Google Privacy Guide to Help Chrome Users Master Privacy and Security Controls
Is Chrome a secure browser? Indeed, it has many more security-oriented features than most users know of. But what’s the sense of having these features if they are unused? To avoid this situation, Google issues a privacy guide to explain Chrome users how to make Chrome an indeed secure browser.
For further acknowledgement, Google starts rolling out the Privacy Guide. It will be available with the M100 Chrome update. It was announced on April 6 in a blog post by Audrey An, a product manager at Google Safety Engineering Center. There she explains what the Privacy Guide is and how you can benefit from it.

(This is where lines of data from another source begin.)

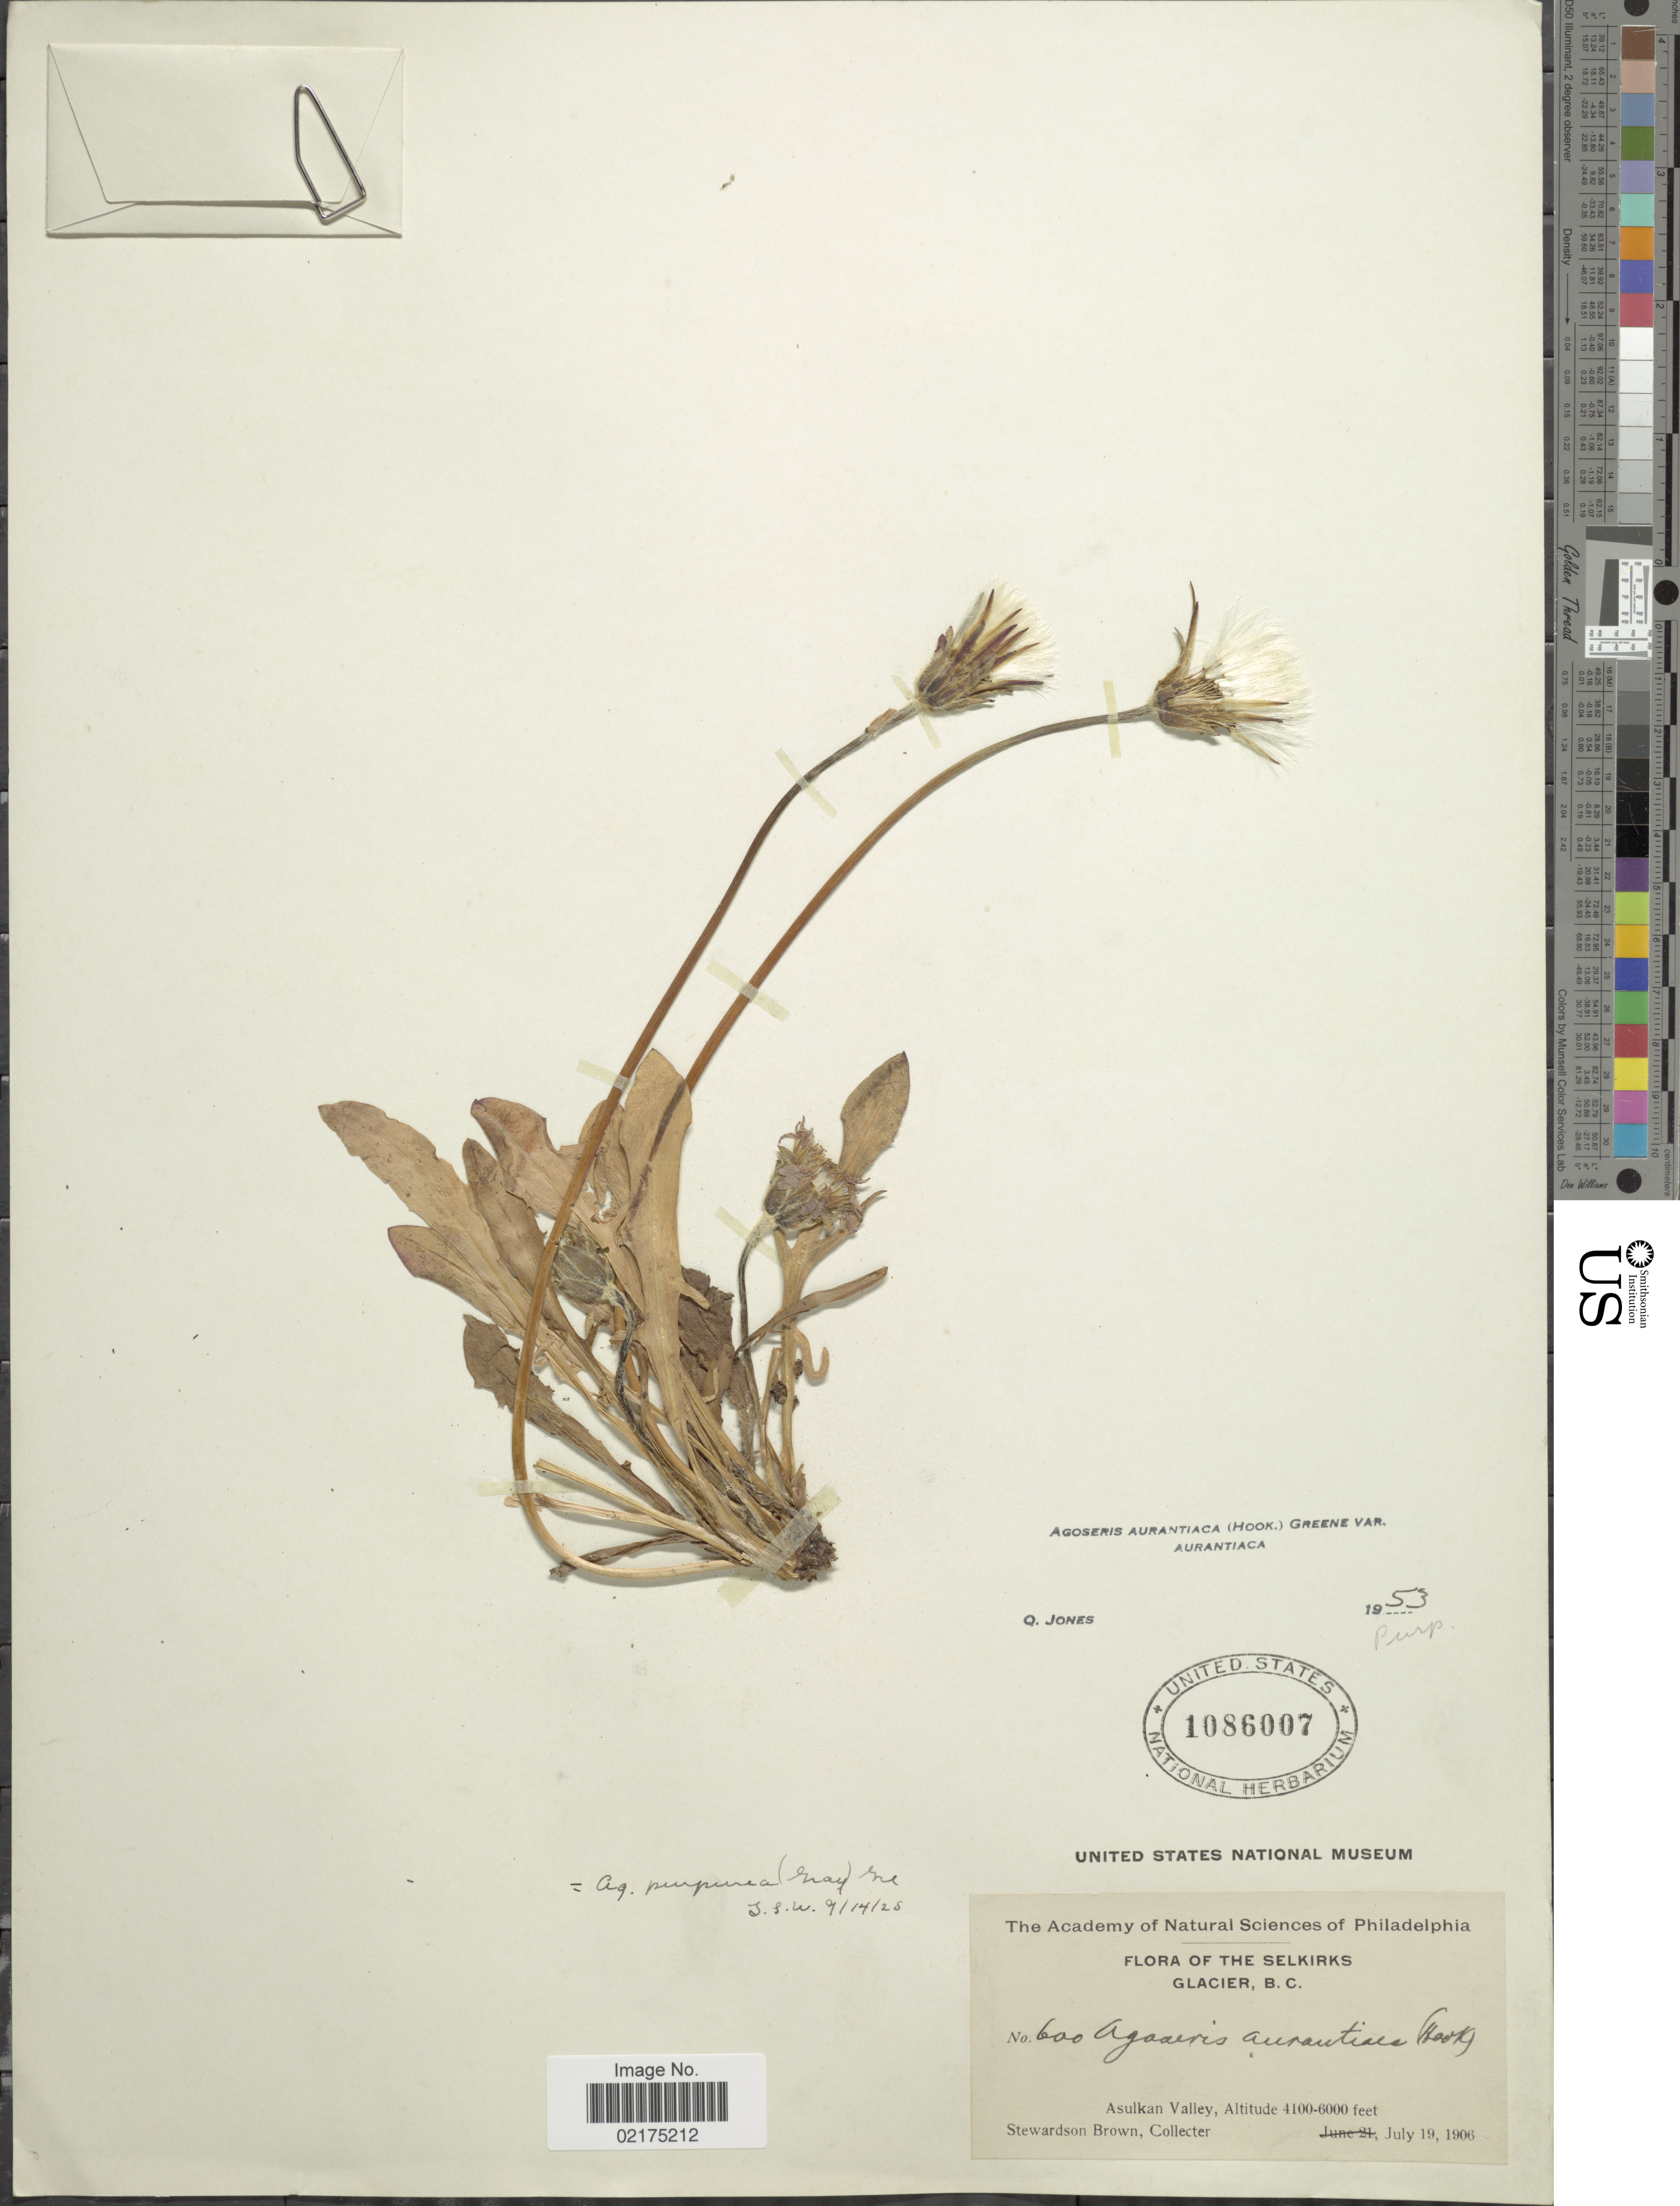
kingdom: Plantae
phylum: Tracheophyta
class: Magnoliopsida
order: Asterales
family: Asteraceae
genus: Agoseris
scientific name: Agoseris aurantiaca var. aurantiaca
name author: (Hook.) Greene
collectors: S. Brown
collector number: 600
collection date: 1906-07-19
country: Canada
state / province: British Columbia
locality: Selkirks, Glacier, B.C., Asulkan Valley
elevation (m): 1250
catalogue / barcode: US 1086007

At launch, it will contain four sections. In Controls for Cookies, there are explanations about what cookies are and how they impact your privacy and security, as well as how to allow or block them in general or for certain sites. The section about History Sync will explain why, despite all the benefits of history syncing across your Chrome instances, it can be unsafe and what to do about it. Safe Browsing tells about the basics of using the Internet safely, and Make Searches and Browsing Better contains useful tips on your overall Internet experience.
The guide is just announced so far, but soon Google starts rolling it out. Check whether your version of Chrome is already M100 or above. The guide will be available on all the desktop platforms. Following the guide will take less than an hour (for most users, much less), but following the advice may save you much more. As for April 11, we neither saw it on Google for Mac, nor for Windows. But no one promised it to become available immediately. By the time you read it, it may be already there.
Have you already received the update with the Privacy Guide? Was there anything new for you? Did you follow any of these recommendations before, or maybe all of them?